DIRECTIONS
1/ Translate this sentence from the art and photography page into Spanish: "We think of children as children, but they think of themselves as people."
2/ Carry the art and photography page forward from its final sentence about the rose in the front garden.

TEXT SEGMENT
Art and Photography Arril Johnson - Side Salad - Art and Photography
Almost everything in this loose category manages to weave in and out of most of my personal and professional work. Various materials, hybrid techniques, and the same general aesthetic considerations, whether the intention is representational or non-objective ..... all of this can be placed here. Although, like the weevil at the top of this page, it'll probably turn up somewhere else eventually.
I was recording the meandering traces of bubbles from a toy while preparing action analysis material for teaching .... BUT ... are bubbles pretty? ... yes ... do children play? ... yes ... am I a child? ... basically .....
- Unknown toddler in her own world.
- We think of children as children, but they think of themselves as people. They are smaller and less experienced, but they have a point of view, a rich inner life, and curiosity.
- Prime moments like this are precious ...
The roses in the front garden were doing what they do best and so, without clipping this one off, I took my shot, thought about its structural complexity, thought about a variation on the 'pattern' technique that I improvised this year, and tried to create an image that revealed both the beauty of the rose and the feeling of the underlying patterns that link everything we see.

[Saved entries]
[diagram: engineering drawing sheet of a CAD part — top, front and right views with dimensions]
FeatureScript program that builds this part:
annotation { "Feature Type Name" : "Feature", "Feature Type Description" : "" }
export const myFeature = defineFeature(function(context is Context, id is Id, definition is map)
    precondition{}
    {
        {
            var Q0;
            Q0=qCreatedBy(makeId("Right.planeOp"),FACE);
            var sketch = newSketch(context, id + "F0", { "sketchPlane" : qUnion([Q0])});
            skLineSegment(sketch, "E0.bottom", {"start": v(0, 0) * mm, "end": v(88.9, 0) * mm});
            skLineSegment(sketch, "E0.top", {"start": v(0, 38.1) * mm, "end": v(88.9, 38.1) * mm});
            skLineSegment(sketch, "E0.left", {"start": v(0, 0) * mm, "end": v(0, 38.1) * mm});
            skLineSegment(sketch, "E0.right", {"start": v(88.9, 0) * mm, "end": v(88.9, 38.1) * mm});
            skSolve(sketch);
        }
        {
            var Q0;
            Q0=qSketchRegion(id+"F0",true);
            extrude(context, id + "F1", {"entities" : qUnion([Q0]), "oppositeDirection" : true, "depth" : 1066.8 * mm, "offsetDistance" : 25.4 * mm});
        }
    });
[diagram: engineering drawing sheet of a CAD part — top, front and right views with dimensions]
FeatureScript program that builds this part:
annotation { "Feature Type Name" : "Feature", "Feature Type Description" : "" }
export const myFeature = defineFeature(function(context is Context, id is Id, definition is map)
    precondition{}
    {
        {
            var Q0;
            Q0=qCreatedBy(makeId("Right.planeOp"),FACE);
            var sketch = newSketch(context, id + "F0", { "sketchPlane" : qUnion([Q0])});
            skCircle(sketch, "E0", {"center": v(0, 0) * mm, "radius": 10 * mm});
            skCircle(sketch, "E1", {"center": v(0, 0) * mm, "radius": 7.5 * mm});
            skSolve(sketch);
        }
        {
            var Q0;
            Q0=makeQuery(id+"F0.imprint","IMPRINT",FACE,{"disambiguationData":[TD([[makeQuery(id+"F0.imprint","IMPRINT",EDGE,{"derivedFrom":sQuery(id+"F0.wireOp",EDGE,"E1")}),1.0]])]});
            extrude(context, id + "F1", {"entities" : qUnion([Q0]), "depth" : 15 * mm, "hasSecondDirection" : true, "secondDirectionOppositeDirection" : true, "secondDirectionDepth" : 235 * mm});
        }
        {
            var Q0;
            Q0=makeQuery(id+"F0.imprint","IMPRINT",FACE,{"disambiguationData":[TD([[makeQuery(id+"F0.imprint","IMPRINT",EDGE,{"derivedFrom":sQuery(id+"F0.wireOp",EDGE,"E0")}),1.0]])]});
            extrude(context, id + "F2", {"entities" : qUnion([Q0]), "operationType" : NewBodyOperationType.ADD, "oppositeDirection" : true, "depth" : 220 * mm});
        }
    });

SET OF ANSWERS
1/ Pensamos en los niños como niños, pero ellos se ven a sí mismos como personas.

2/
I've noticed the traces of stubbed out cigarettes on the frosted plastic partition behind the driver's cab on some country buses and had photographed the abstracted and rhythmic burn marks before. I also had recently taken a short time exposure of a man crossing the road in front of a bus I was on. The two images combined into 'The Human Trace' which is both literal and slightly haunting, if you think of the burn marks as the traces of people who, unlike the man, are no longer living.
As for the second image ... Cheddar Gorge has its goats ... skies have crows ....
As for the second image ... Cheddar Gorge has its goats ... skies have crows ....
There is something about a waterfall ... the sound, the fresh smell, the power, the sense of being in a special place, and the memory of it. However, I only had time for a day trip to the bottom of my back steps ... so a seed tray full of water was rippled with a plant sprayer, three fist-sized rocks were lined up, the falls were done with salt poured down a black painted bit of aluminum foil, and Photoshop completed the fun ....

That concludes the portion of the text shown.